Após a consideração das causas da esterilidade do ensino, Vives empreendeu no Do ensino das disciplinas (De tradendis disciplinis) a reconstrução do plano de estudos e dos métodos docentes em ordem à formação cristã, como, aliás, explicitamente declara o subtítulo desta obra: De institutione christiana. Pela variedade e ordenação dos assuntos, os cinco livros desta obra, que são seguidos de um apêndice acerca Da vida e costumes do erudito (De vita et moribus eruditis), formam como que um tratado de Pedagogia, pois versam sucessivamente temas relativos às origens e ao alcance dos conhecimentos científicos, à Religião como ponto de partida e finalidade da cultura, ao objeto das diversas disciplinas, à organização escolar, ao ensino das línguas e das ciências e à relação dos estudos com a vida.

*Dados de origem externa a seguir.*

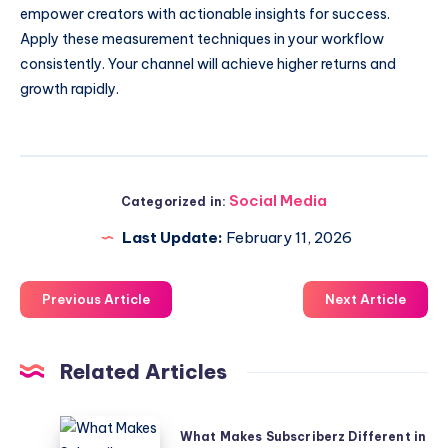
empower creators with actionable insights for success.
Apply these measurement techniques in your workflow
consistently. Your channel will achieve higher returns and
growth rapidly.
Social Media
Categorized in:
Last Update:
February 11, 2026
Previous Article
Next Article
Related Articles
What
What Makes Subscriberz Different in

No que toca à organização escolar, ocupa-se da localização das escolas, que cumpre seja em sítio salubre e sossegado, longe da tentação de divertimentos; do pessoal docente, que deve ser cientificamente competente, pedagogicamente hábil e moralmente de bons costumes; do ensino público e do doméstico, não se decidindo pela preferência de um em relação ao outro; da necessidade de ter em conta a diversidade do «engenho» dos alunos; da atividade discente, das provas e exames, que devem prestar-se com simplicidade; e, finalmente, da apreciação da capacidade dos alunos, quer pelo método da facilidade, mediante a resolução de cálculos ou a rapidez da memorização, como haviam aconselhado, respetivamente, Pitágoras e Quintiliano, quer pelo dos jogos, que Vives propõe, mediante os quais se conheceriam os hábitos, tendências e aptidões.